Летом пятьдесят третьего в областной центр, к Зине, уехала Катя. А в пятьдесят шестом – Лёвка. И не куда-нибудь, а в самый город Ленинград. Поступил в горный институт, присылал открытки с красотой, которую Яков приспосабливал к местности города Туманного. Вполне хорошо здесь ставились мосты. Если подвинуть рынок, поместилась бы площадь с колонной. Столп укоротить и называть именем Ленина. И было бы хорошо. А если начать строить и стеклить, могли бы быть даже дворцы, но зачем трудящемуся человеку дворцы? Какой-то ответ на этот вопрос был, он совмещался с тем, о чем Яков знал точно: если закрыть глаза, ничто и никуда не исчезает. Все остается и продолжает иметь смысл для тех, кто смотрит, и тех, кто не смотрит тоже. Лично Яков не был против дворцов.

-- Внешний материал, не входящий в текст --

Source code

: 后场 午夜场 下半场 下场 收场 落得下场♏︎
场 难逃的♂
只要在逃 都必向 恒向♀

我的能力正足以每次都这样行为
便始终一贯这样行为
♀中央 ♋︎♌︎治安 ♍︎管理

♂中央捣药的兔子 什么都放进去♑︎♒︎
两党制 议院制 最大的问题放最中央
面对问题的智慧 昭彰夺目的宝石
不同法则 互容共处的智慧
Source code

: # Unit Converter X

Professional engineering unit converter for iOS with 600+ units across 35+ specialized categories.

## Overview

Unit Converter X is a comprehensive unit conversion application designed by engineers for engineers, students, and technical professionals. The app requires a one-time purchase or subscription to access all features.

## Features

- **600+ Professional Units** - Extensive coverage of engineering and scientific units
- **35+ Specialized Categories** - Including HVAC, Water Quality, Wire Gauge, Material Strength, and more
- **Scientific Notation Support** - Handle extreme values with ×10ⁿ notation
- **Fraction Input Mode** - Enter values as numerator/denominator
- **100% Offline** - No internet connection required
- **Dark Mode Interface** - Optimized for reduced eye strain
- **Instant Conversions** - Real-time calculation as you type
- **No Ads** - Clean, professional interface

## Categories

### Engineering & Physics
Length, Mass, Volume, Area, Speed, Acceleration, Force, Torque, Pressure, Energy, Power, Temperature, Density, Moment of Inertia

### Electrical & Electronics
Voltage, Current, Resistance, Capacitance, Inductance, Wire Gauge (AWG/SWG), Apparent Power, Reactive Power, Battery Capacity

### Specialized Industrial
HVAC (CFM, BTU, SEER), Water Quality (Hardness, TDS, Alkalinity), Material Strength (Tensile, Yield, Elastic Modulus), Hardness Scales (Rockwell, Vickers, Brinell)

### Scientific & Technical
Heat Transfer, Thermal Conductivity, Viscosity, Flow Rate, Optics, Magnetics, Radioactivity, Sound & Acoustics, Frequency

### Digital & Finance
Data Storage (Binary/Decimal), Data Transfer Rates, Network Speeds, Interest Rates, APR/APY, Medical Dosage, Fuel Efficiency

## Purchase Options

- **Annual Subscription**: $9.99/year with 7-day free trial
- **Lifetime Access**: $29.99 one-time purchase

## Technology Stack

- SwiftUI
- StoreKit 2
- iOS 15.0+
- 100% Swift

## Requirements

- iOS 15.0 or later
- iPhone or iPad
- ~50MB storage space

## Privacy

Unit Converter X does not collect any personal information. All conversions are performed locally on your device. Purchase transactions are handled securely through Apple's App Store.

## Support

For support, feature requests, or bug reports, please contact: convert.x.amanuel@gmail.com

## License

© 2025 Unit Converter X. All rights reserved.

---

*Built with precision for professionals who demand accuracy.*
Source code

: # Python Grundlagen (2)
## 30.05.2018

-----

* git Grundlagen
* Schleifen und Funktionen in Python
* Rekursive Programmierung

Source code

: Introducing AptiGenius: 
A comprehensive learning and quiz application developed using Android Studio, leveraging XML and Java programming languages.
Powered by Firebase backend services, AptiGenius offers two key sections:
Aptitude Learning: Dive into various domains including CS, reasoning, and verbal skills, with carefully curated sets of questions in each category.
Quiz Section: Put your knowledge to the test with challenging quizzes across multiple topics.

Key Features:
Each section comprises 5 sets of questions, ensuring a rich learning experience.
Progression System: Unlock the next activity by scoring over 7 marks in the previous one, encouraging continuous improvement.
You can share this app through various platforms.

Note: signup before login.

Он был против книг, которые читал Лёвка. Яков брал их не для себя, а вслед. Это было сродни подглядыванию. Не подлому, в щелку, а разрешенному – как в кино.
Всю жизнь потом Яков Никифорович читал вслед. Вслед смотрел и даже слушал. Ему никогда не было жалко, что собственный вкус не складывался и не проявлялся. Другие, первые, глаза были важнее. Другие глаза, чужие руки, что держали книгу или билет в оперу, добавляли всем сюжетам настоящего человеческого. Живого. Он видел не только госпожу де Реналь, но и Лёвкины брови, смыкающиеся на носу, ноготь безымянного пальца, постукивающий по столу. Лёвка являлся весь и никуда не исчезал. И Яна тоже.